Tuesday July 03, 2018 from 16:30 to 17:30
Predicting Early Viral Control under DAA Therapy for Chronic HCV Using Pretreatment Immunological Markers
Akinbami R. Adenugba1, James A. Hutchinson1, Kilian Weigand2, Katharina Kronenberg1, Jan Haarer1, Florian Zeman3, Paloma Riquelme1, Matthias Hornung1, Norbert Ahrens4, Hans J. Schlitt1, Jens M. Werner1, Edward K. Geissler1.
1Department of Surgery, University Hospital Regensburg, Regensburg, Germany; 2Department of Gastroenterology, Endocrinology, Rheumatology and Infectious Diseases, University Hospital Regensburg, Regensburg, Germany; 3Center for Clinical Studies, University Hospital Regensburg, Regensburg, Germany; 4Department of Clinical Chemistry and Laboratory Medicine, University Hospital Regensburg, Regensburg, Germany
Introduction: The introduction of all-oral direct-acting antiviral (DAA) treatment has revolutionized care of patients with chronic hepatitis C virus (HCV) infection. Regrettably, the high cost of DAA treatment is burdensome for healthcare systems and may be prohibitive for some patients who would otherwise benefit. Understanding how patient-related factors influence individual responses to DAA treatment may lead to more efficient prescribing.
Materials and Methods: In this observational study, patients with chronic HCV infection were comprehensively monitored by flow cytometry to identify pre-treatment immunological variables that predicted HCV RNA negativity within 4 weeks of commencing DAA treatment.
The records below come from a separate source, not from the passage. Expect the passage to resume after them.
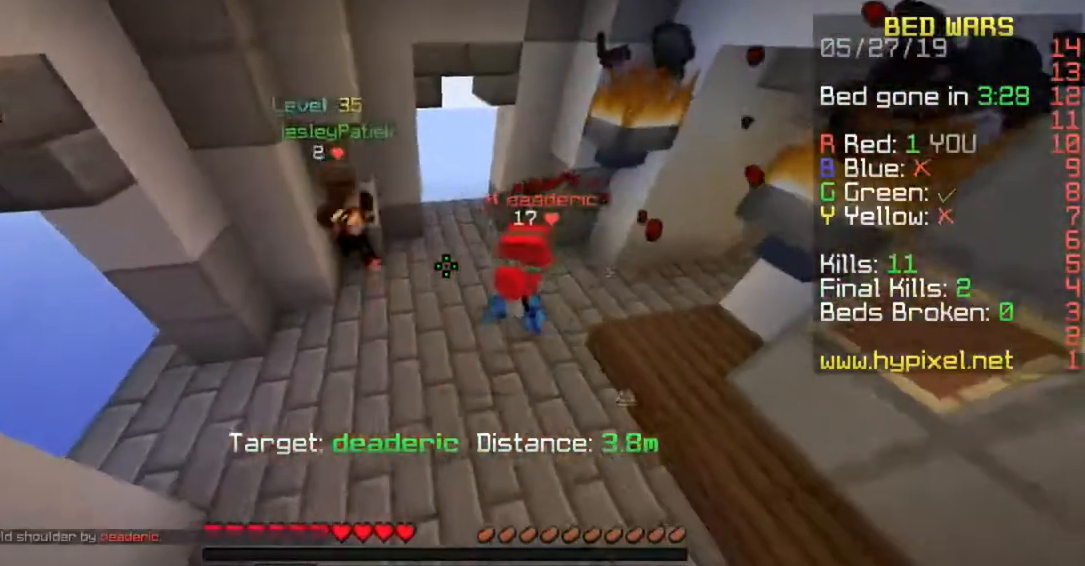
{"keys": [], "mouse": [], "events": [[167, "d", "down"], [317, "d", "up"]]}
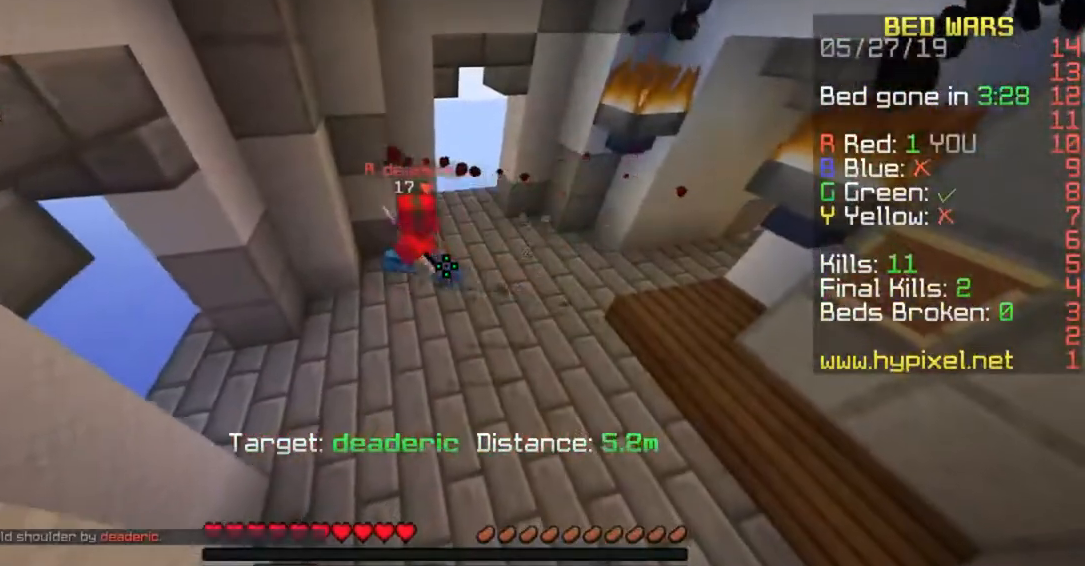
{"keys": [], "mouse": [], "events": []}
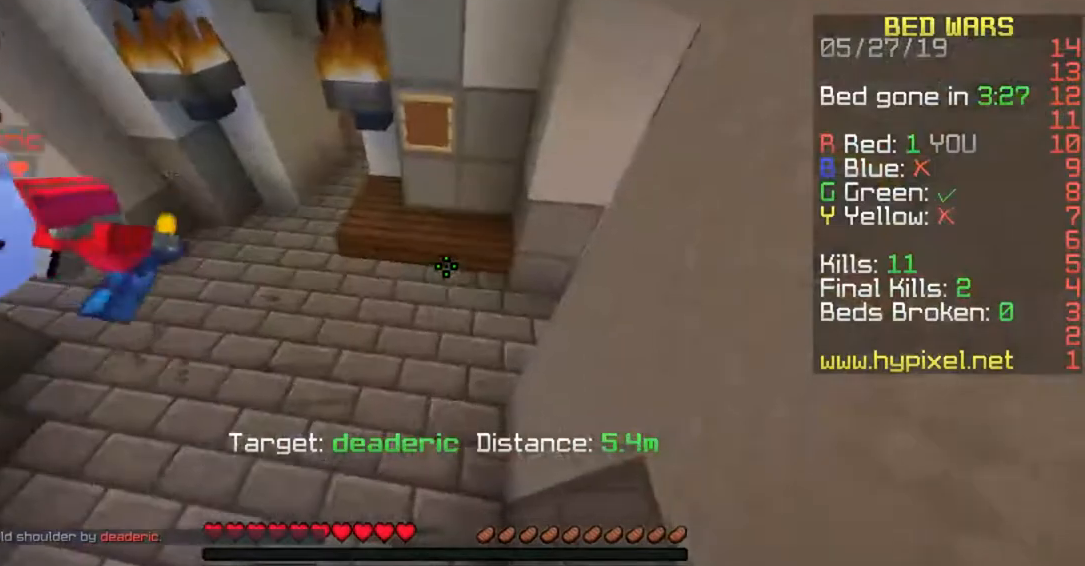
{"keys": ["d", "w"], "mouse": [], "events": [[217, "w", "down"], [467, "d", "down"]]}
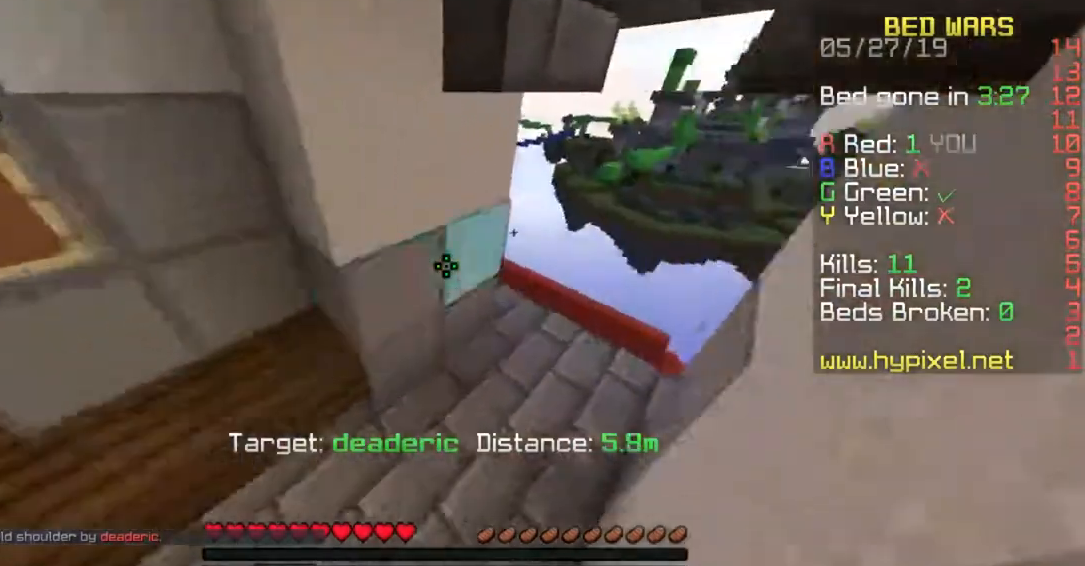
{"keys": ["d", "w"], "mouse": [], "events": [[67, "w", "up"], [217, "w", "down"]]}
Patients were classified as “fast responders” if HCV RNA <12 IU/ml by 4 weeks, or “slow responders” if HCV RNA ≥12 IU/ml at 4 weeks, irrespective of the later outcome. Twenty-three patients (genotype 1a (n=10), 1b (n=9) and 3 (n=4) were treated with daclatasvir plus sofosbuvir (n=15), ledipasvir plus sofosbuvir (n=4) or ritonavir-boosted paritaprevir, ombitasvir, and dasabuvir (n=4).
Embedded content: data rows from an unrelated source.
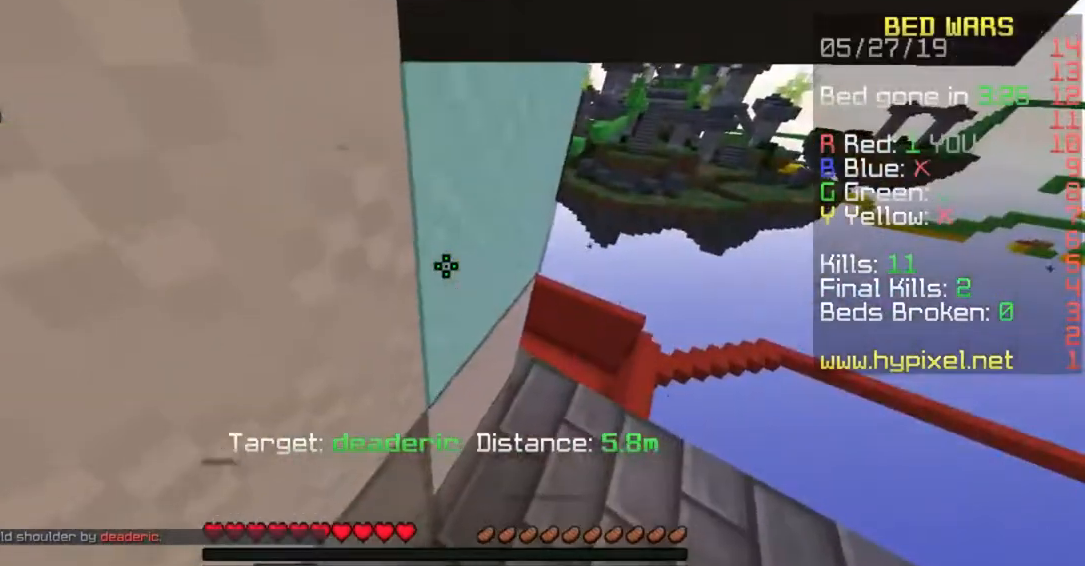
{"keys": ["d", "w"], "mouse": [], "events": [[167, "w", "up"], [267, "w", "down"]]}
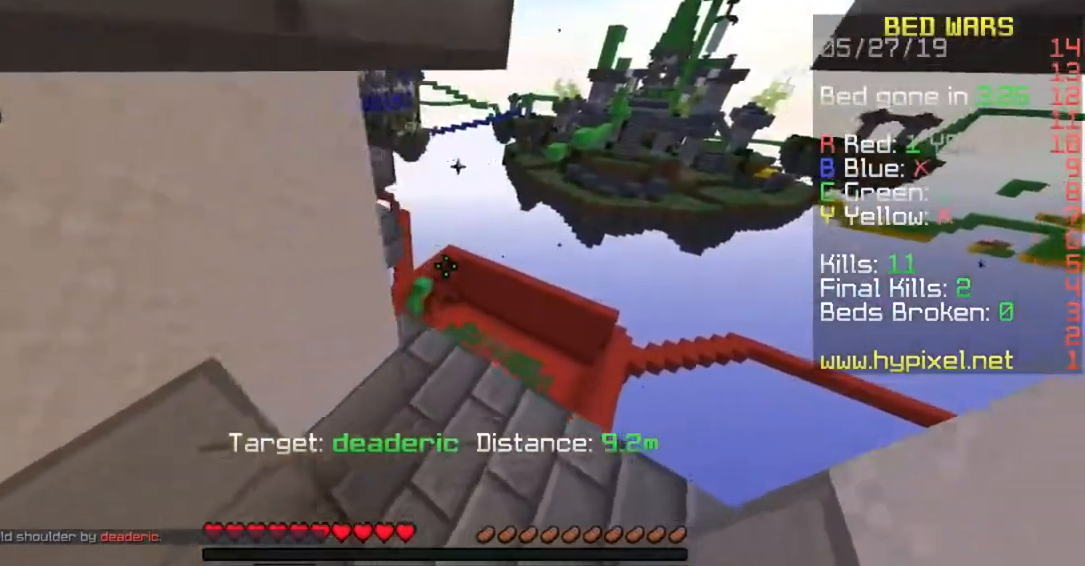
{"keys": ["d", "w"], "mouse": [], "events": []}
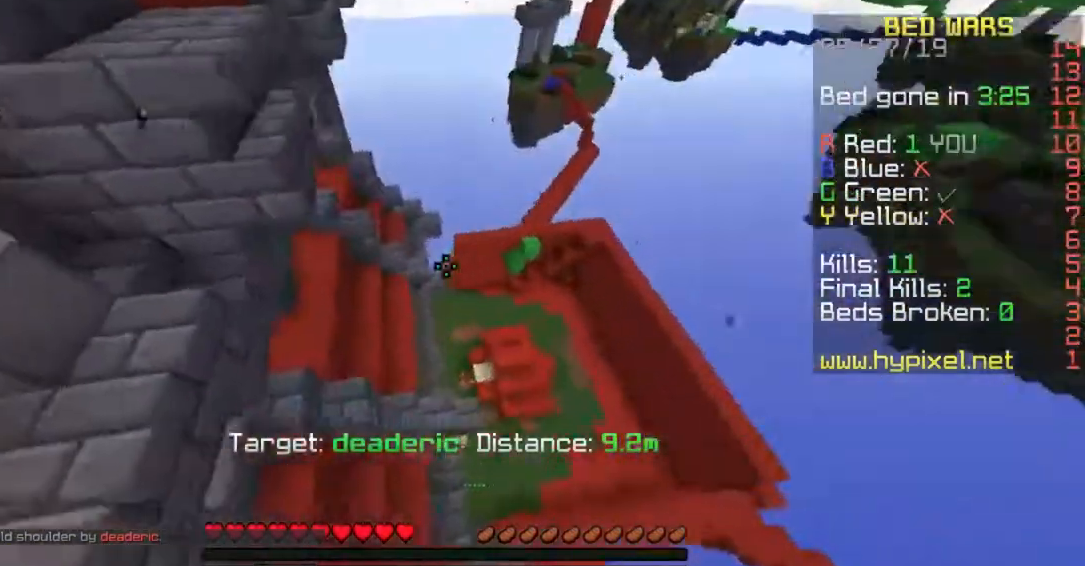
{"keys": [], "mouse": [], "events": [[17, "w", "up"], [33, "d", "up"]]}
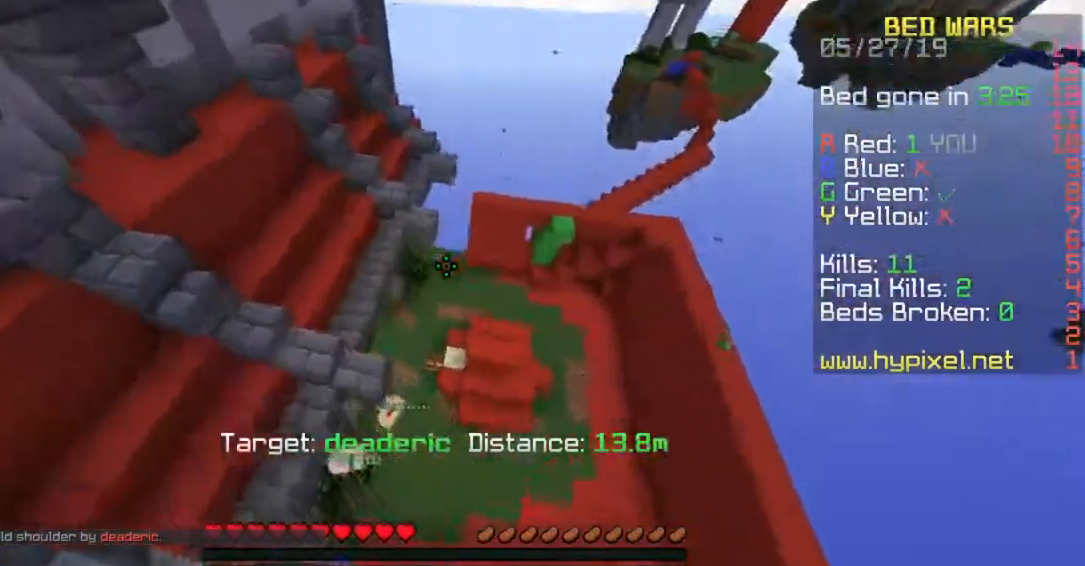
{"keys": ["d", "w"], "mouse": [], "events": [[67, "d", "down"], [467, "w", "down"]]}
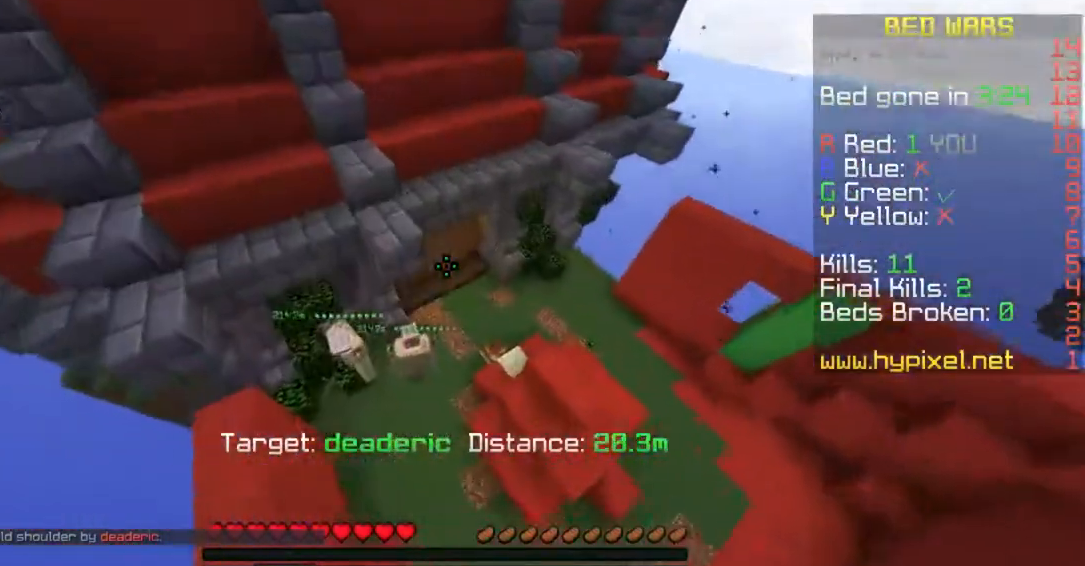
{"keys": ["w"], "mouse": [], "events": [[33, "d", "up"]]}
Results and Discussion: Univariate analyses were performed to determine which immunological parameters affected by DAA treatment were most significantly associated with fast or slow responder status. Frequencies of CD3+ T cells with respect to CD45+ leucocytes (Figure.1A) and CCR7+ CD45RA+ naïve CD8+ T cells with respect to CD8+ T cells (Figure.1B) were then entered into a binary logistic regression model as the two most significant and biologically non-redundant independent variables (Table 1A). Receiver operator characteristic (ROC) curve analysis (Area=0.909; S.E.=0.61) was used to determine a cut-off value of the predicted probabilities that maximized both sensitivity (75.0%) and specificity (91.0%) (Figure.1C). Using a cut-off value of 0.66, pre-treatment frequencies of CD3+ T cells and CCR7+ CD45RA+ naïve CD8+ T cells correctly classified 82.6 % of patients as fast or slow responders (compared to 52.2% with no model, i.e. classifying all patients as fast responders) in our study cohort (Table 1B). Notably, the 95% confidence intervals (CI) of the Odds Ratios were narrow and the model was a good fit (Nagelkerke R-squared = 0.623). In a prospective cohort, these same parameters correctly classified 90% of patients with an F-score of 0.67, which indicates reasonable test accuracy. Slow responders exhibited higher frequencies of CD3+ T cells, CD8+ TEM cells, and CD5high CD27- CD57+ CD8+ chronically activated T cells, which may be attributed to bystander hyper-activation of virus-nonspecific CD8+ T cells.
Conclusion: Non-specific, systemic CD8+ T cell activation predicted a longer time-to-viral clearance. This discovery enables pre-treatment identification of individuals who may not require a full course of DAA therapy; in turn, this could lead to individualized prescribing and more efficient resource allocation, especially in patients listed for liver transplantation.